Sometimes we move, by only a little, out of the immediacy of persons. I linger at the window that frames my favourite view or go out to look for mushrooms I daren’t pick and eat. My husband skis for the sake of experience enjoyed alone and comes home happy for warmth and sociability. Our daughter takes to her car, the boys to their rooms. Each, in his own time, returns to be with people.
To be with people.
“I cannot bear to be lonely,” I say, and it is true. My heart thrives upon the talk—and silences—by which we communicate with a near, but always separate and different, other. I like to close the distance with a touch of the hand; it reassures me. But I was a solitary child, and the habit of solitude is strong in me, too. I’m grateful that once a year or so my husband grants me a reserve of privacy by taking the children and himself away for a few days.
When they have gone, I neaten the house at once. The setting must be serene for the weightless, rule-less, easeful hours that are mine to spend. Beyond the tidying, I make no plans. That’s the glory part. No one knows if I am up and functioning, or if I am shamelessly snoring at noon. I can type at midnight, and nobody comes to glare and mutter. No one bangs on the bathroom door when I linger long in the tub, turning the hot water on and off with my toes and sloshing deliciously. No critic comments upon my working at crewel through the supper hour and dining much later by the flickering light of the late show. Ah, my friends, it is grand.

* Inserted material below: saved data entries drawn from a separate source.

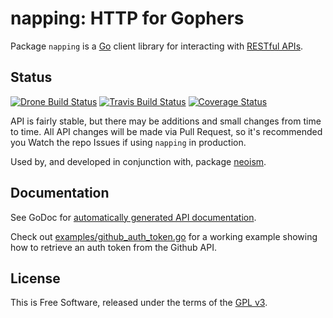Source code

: # napping: HTTP for Gophers

Package `napping` is a [Go](http://golang.org) client library for
interacting with [RESTful
APIs](http://en.wikipedia.org/wiki/Representational_state_transfer#RESTful_web_APIs).


## Status

[![Drone Build Status](https://drone.io/github.com/jmcvetta/napping/status.png)](https://drone.io/github.com/jmcvetta/napping/latest)
[![Travis Build Status](https://travis-ci.org/jmcvetta/napping.png)](https://travis-ci.org/jmcvetta/napping)
[![Coverage Status](https://coveralls.io/repos/jmcvetta/napping/badge.png?branch=master)](https://coveralls.io/r/jmcvetta/napping)

API is fairly stable, but there may be additions and small changes from time to
time.  All API changes will be made via Pull Request, so it's recommended you
Watch the repo Issues if using `napping` in production.

Used by, and developed in conjunction with, package
[neoism](https://github.com/jmcvetta/neoism).


## Documentation

See GoDoc for [automatically generated API
documentation](http://godoc.org/github.com/jmcvetta/napping).

Check out
[examples/github_auth_token.go](https://github.com/jmcvetta/napping/blob/master/examples/github_auth_token.go)
for a working example showing how to retrieve an auth token from the Github API.


## License

This is Free Software, released under the terms of the [GPL
v3](http://www.gnu.org/copyleft/gpl.html).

Alone, but not lonely, I postulate philosophies, explore my soul, and, in the modesty of solitude, expose my love and angers, wishes and disappointments. I examine each, and put it in its place. Alone, I redefine my appreciation of the people with whom I live. I remember which child it is that keeps me womanly company when I cook, which it is that has displayed an unexpected tenderness or gallantry. I grin at discovering a boy’s snorkeling gear hung beside the bathtub, reminding me that I am not the only one who lives here or, indeed, the only one prone to act out fantasies. Luxuriating in a bed to myself, I think of how companionable it is at other times to have somebody to talk to in the dark.
Time passes. I begin to mind being alone. Not much, at first, but some. Then more. “Well,” I think, “maybe I should bake a pie for when they come home.” And I do.
Then, suddenly, here they are, filling the house with greetings, belongings, souvenirs and paper bags of laundry. They scatter the pieces of my privacy like dust upon the wind. It’s all right. “I’m glad you’re back,” I say honestly. “I’ve been missing you.”
“I missed you, too,” someone says, bending to sniff the pie. It’s separateness that sweetens togetherness—or is it the other way around?